Albany Agenda

Ready to hire: Hochul announces 18,000 potential job openings for migrants in New York

Hospitality and food service companies were the biggest group of employers to enroll in the state program.

Gov. Kathy Hochul announces 18,000 jobs available to asylum-seekers and migrants as part of statewide initiative to move individuals out of shelters.

Gov. Kathy Hochul announces 18,000 jobs available to asylum-seekers and migrants as part of statewide initiative to move individuals out of shelters. Susan Watts/Office of Governor Kathy Hochul

As both New York City and state officials continue to try and discourage more migrants from coming to New York, Gov. Kathy Hochul said on Monday that employers in the state are ready to hire asylum-seekers once they receive work permits.

During a press conference in Manhattan, Hochul announced that nearly 400 employers from across the state had signed up to participate in a state Department of Labor program meant to connect migrants authorized to work with jobs. According to her, that translated to roughly 18,000 jobs. “That can help solve our problems, at least a start towards reducing the number of people who need shelter in our city,” Hochul said. Venezuelans who arrived in the country by July 31 will be eligible to apply for Temporary Protected Status beginning on Tuesday, meaning that some would be eligible to receive work authorization and can begin filling those jobs.

According to data released by Hochul’s office, over half of the jobs would be in New York City, with the rest scattered across the rest of the state. After the city, the Hudson Valley, Western New York and Long Island would have the most jobs among employers who have signed up. The 379 employers also represented a range of industries, with the most – 24% – from the hospitality and food service industries. “When I think about all the folks that have come to New York City seeking asylum … they want to work hard, they want opportunity,” said Andrew Rigie, executive director of the New York City Hospitality Alliance. “And we know our city’s restaurant industry represents that opportunity.” Rigie was one of three representatives of the food and hospitality industries to speak at the Monday press conference.

Health care and social assistance were 79 of the employers, or 21% of the program’s participants.
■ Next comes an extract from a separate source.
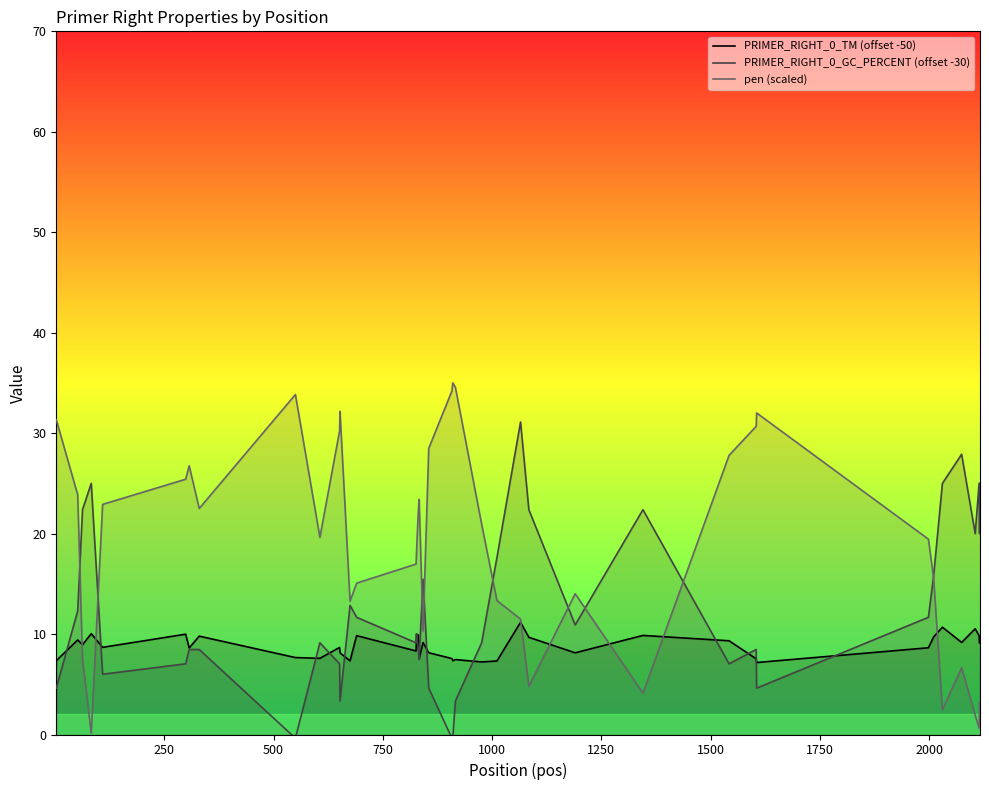

Which series has the widest spread of values?

pen (scaled)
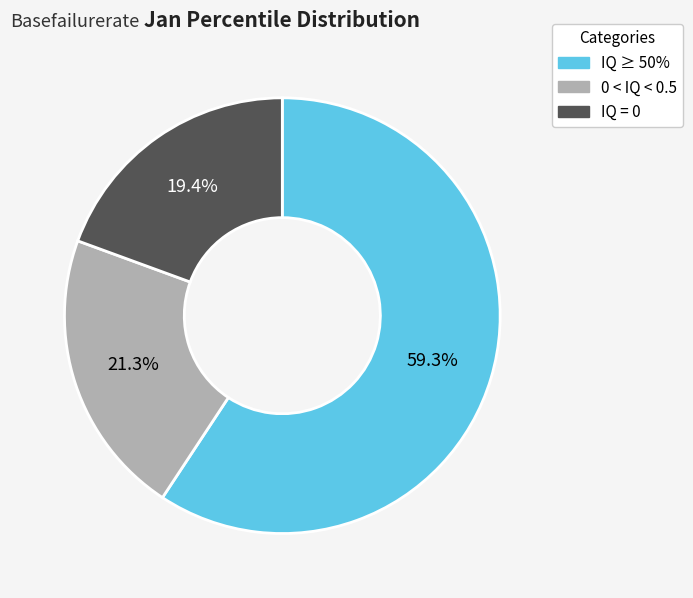

Rank the categories by value from lowest to highest.

IQ = 0, 0 < IQ < 0.5, IQ ≥ 50%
That made it the second-largest industry to sign up to connect with migrants, but no representatives from the field spoke at the press conference hosted by the governor. Asked for a list of the largest participating employers, particularly in health care, a spokesperson for the state Department of Labor said they did not have a full list, but added that Premier Home Health Care Services is one of the larger health care employers participating in the program. The company has offices in Manhattan, Long Island, Westchester County and Staten Island. And a spokesperson for the Greater New York Hospital Association told City & State that it is currently trying to determine if any of its members are participating. A spokesperson for the New York Health Plan Association also did not immediately have information regarding which, if any, of its members signed up.

Other industries made up smaller percentages of participating employers. The third-largest number of employers came from manufacturing, from which 38 companies signed up, or 10% of all employers so far. After that was 8% in administrative support, 7% categorized as “other,” and 5% each for construction and retail. No representatives from any of these other fields spoke at the Monday press conference.

The announcement came on the heels of comments that Hochul made over the weekend on CBS’ “Face the Nation” calling on the federal government to impose “a limit on who can come across the border.” She said that the border is “too open right now” and that many people asking for asylum are “ending up in the streets of New York.” A top adviser for New York City Mayor Eric Adams also called on federal officials to “close the border” on Sunday. Asked by reporters whether the statement went too far as Republicans seized on it, Hochul demurred. “I’ve been in the business long enough to know that no matter what I say … they will interpret it and misinterpret it and lie about it in any way that suits their political interest,” Hochul said.